[Texte]
-*-*-

L’utilisation du legal design en entreprise

En entreprise, les juristes aspirent à ce que les collaborateurs (les juristes les appellent les clients internes) montent en compétence pour éviter les questions récurrentes ou les sollicitations trop tardives. Le legal design est un levier pour former et diffuser une culture juridique.
Si un directeur juridique veut mettre en place une approche legal design, quelles sont les premières choses à faire ?

Les conseils de Cassandre Tinebra :

•    Faire un état des lieux : où sont les questions répétitives ?
•    Aller à la rencontre des clients internes pour écouter les besoins
•    Se mettre à la place de l’interlocuteur et ne pas surcharger son discours avec du jargon.

Se différencier de la concurrence

Anne-Hélène Hamonic, de l’agence rennaise Facilaw

Anne-Hélène Hamonic, de l’agence rennaise Facilaw

Anne-Hélène Hamonic, de l’agence rennaise Facilaw observe un réel intérêt de la part des avocats. Elle explique : « Le legal design peut s’appliquer aux conventions d’honoraires ou aux livrables pour les clients. Un avocat peut faire une consultation classique et envoyer l’équivalent en legal design, par exemple « les 5 points à retenir ». L’approche permet de se différencier d’autres cabinets, pour recruter notamment. »

 

 

 

 

Côté juristes, Cassandre Tinebra confirme cette vision du legal design comme avantage concurrentiel. « Entre une marque qui a des conditions générales de vente claires et facilement accessibles, et une autre, il y a de fortes chances pour que les clients optent pour la transparence. La réglementation elle-même impose plus de transparence. Le RGPD s’inscrit dans une démarche de legal design. »

Legal design, une méthodologie en 5 étapes empruntée au design thinking

1.     Phase d’empathie : identifier sa cible et son parcours client. Par exemple, pour des conditions générales de ventes, il faut se poser la question de ce que le client veut trouver en premier.

2.     Définition de la problématique : quel est le besoin précis ?

3.     Idéation : organiser des sessions de brainstorming pour proposer des solutions en sortant des habitudes et en mettant de côté les contraintes.

4.     Création d’un prototype et test.

-*-*-

[Lignes de données]
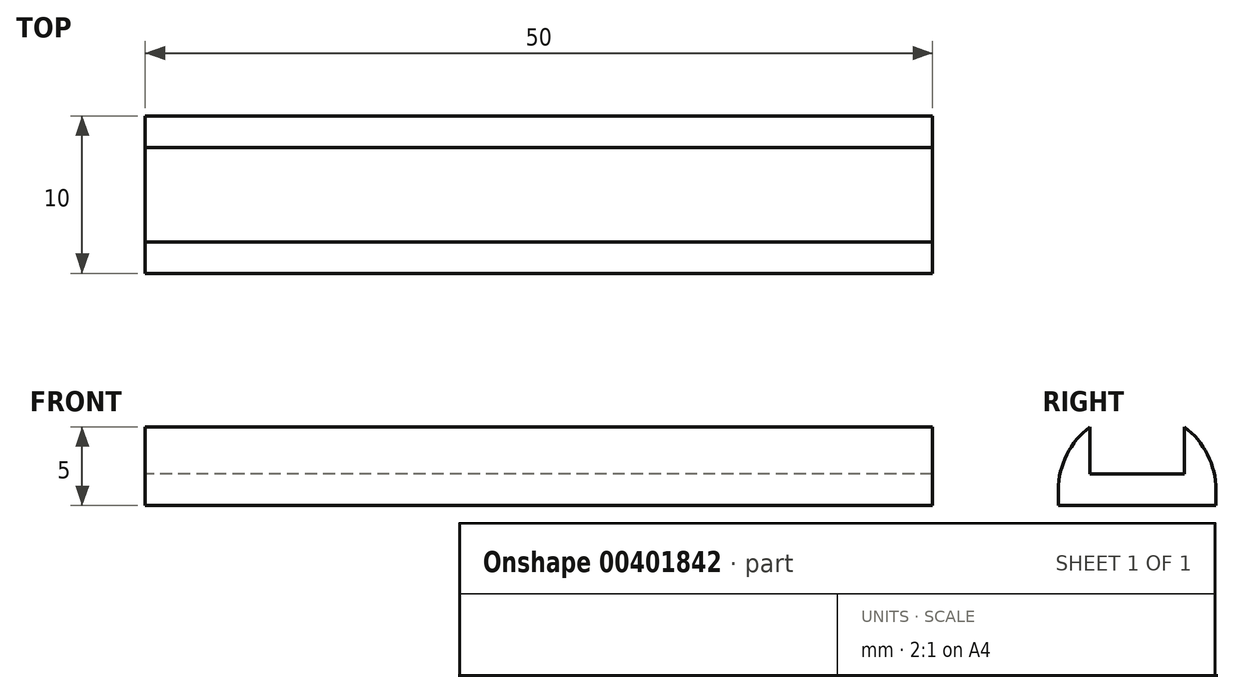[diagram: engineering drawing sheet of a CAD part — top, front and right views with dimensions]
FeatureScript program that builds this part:
annotation { "Feature Type Name" : "Feature", "Feature Type Description" : "" }
export const myFeature = defineFeature(function(context is Context, id is Id, definition is map)
    precondition{}
    {
        {
            var Q0;
            Q0=qCreatedBy(makeId("Top.planeOp"),FACE);
            var sketch = newSketch(context, id + "F0", { "sketchPlane" : qUnion([Q0])});
            skLineSegment(sketch, "E0.bottom", {"start": v(-25, 5) * mm, "end": v(25, 5) * mm});
            skLineSegment(sketch, "E0.top", {"start": v(-25, -5) * mm, "end": v(25, -5) * mm});
            skLineSegment(sketch, "E0.left", {"start": v(-25, 5) * mm, "end": v(-25, -5) * mm});
            skLineSegment(sketch, "E0.right", {"start": v(25, 5) * mm, "end": v(25, -5) * mm});
            skLineSegment(sketch, "E1", {"start": v(-25, 3) * mm, "end": v(25, 3) * mm});
            skLineSegment(sketch, "E2", {"start": v(-25, -3) * mm, "end": v(25, -3) * mm});
            skSolve(sketch);
        }
        {
            var Q0;
            Q0 = qSketchRegion(id + "F3Lll8WSsEeu1wO_0", true);
            var Q1;
            {var subQ0=sQuery(id+"F0.wireOp",EDGE,"E1");Q1=makeQuery(id+"F0.imprint","IMPRINT",FACE,{"disambiguationData":[TD([[makeQuery(id+"F0.imprint","IMPRINT",EDGE,{"derivedFrom":subQ0}),-1.0]])]});}
            var Q2;
            {var subQ0=sQuery(id+"F0.wireOp",EDGE,"E0.bottom");Q2=makeQuery(id+"F0.imprint","IMPRINT",FACE,{"disambiguationData":[TD([[makeQuery(id+"F0.imprint","IMPRINT",EDGE,{"derivedFrom":subQ0}),-1.0]])]});}
            var Q3;
            {var subQ0=sQuery(id+"F0.wireOp",EDGE,"E0.top");Q3=makeQuery(id+"F0.imprint","IMPRINT",FACE,{"disambiguationData":[TD([[makeQuery(id+"F0.imprint","IMPRINT",EDGE,{"derivedFrom":subQ0}),1.0]])]});}
            extrude(context, id + "F1", {"entities" : qUnion([Q0, Q1, Q2, Q3]), "depth" : 2 * mm});
        }
        {
            var Q0;
            {var subQ0=sQuery(id+"F0.wireOp",EDGE,"E0.bottom");Q0=makeQuery(id+"F0.imprint","IMPRINT",FACE,{"disambiguationData":[TD([[makeQuery(id+"F0.imprint","IMPRINT",EDGE,{"derivedFrom":subQ0}),-1.0]])]});}
            var Q1;
            {var subQ0=sQuery(id+"F0.wireOp",EDGE,"E0.top");Q1=makeQuery(id+"F0.imprint","IMPRINT",FACE,{"disambiguationData":[TD([[makeQuery(id+"F0.imprint","IMPRINT",EDGE,{"derivedFrom":subQ0}),1.0]])]});}
            extrude(context, id + "F2", {"entities" : qUnion([Q0, Q1]), "operationType" : NewBodyOperationType.ADD, "depth" : 5 * mm});
        }
        {
            var Q0;
            Q0=makeQuery(id+"F2.opExtrude","CAP_EDGE",EDGE,{"disambiguationData":[OSD([sQuery(id+"F0.wireOp",EDGE,"E0.top")])],"isStart":false});
            var Q1;
            Q1=makeQuery(id+"F2.opExtrude","CAP_EDGE",EDGE,{"disambiguationData":[OSD([sQuery(id+"F0.wireOp",EDGE,"E0.bottom")])],"isStart":false});
            fillet(context, id + "F3", {"entities" : qUnion([Q0, Q1]), "radius" : 5 * mm, "tangentPropagation" : true, "allowEdgeOverflow" : false});
        }
    });
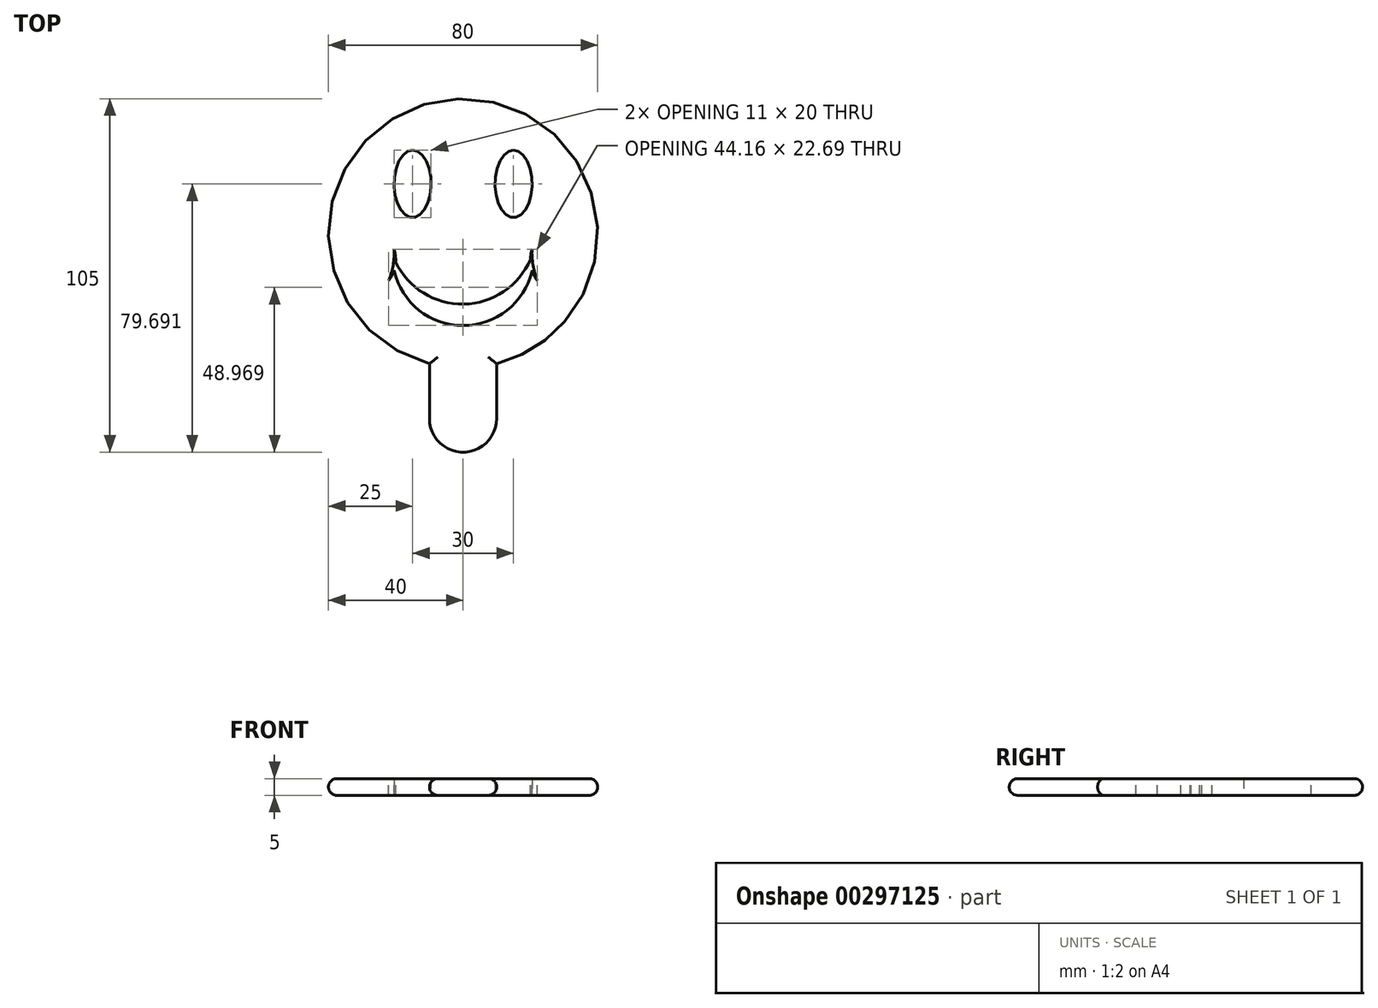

-*-*-

[Objectif 1] Reformulez plus brièvement le paragraphe du texte sur le legal design qui commence par « Côté juristes, Cassandre Tinebra confirme », en gardant ses faits principaux.
[Objectif 2] Réécrivez le texte sur le legal design depuis « L’utilisation du legal » jusqu’à « une culture juridique. », en remplaçant « entreprise » par « société ».

[Résultat complet 1] Pour Cassandre Tinebra, le legal design est aussi un avantage concurrentiel côté juristes. Face à deux marques, les clients choisiront probablement celle dont les conditions générales de vente sont claires et facilement accessibles. La réglementation impose elle-même plus de transparence, et le RGPD s’inscrit dans une démarche de legal design.

[Résultat complet 2]
L’utilisation du legal design en société

En société, les juristes aspirent à ce que les collaborateurs (les juristes les appellent les clients internes) montent en compétence pour éviter les questions récurrentes ou les sollicitations trop tardives. Le legal design est un levier pour former et diffuser une culture juridique.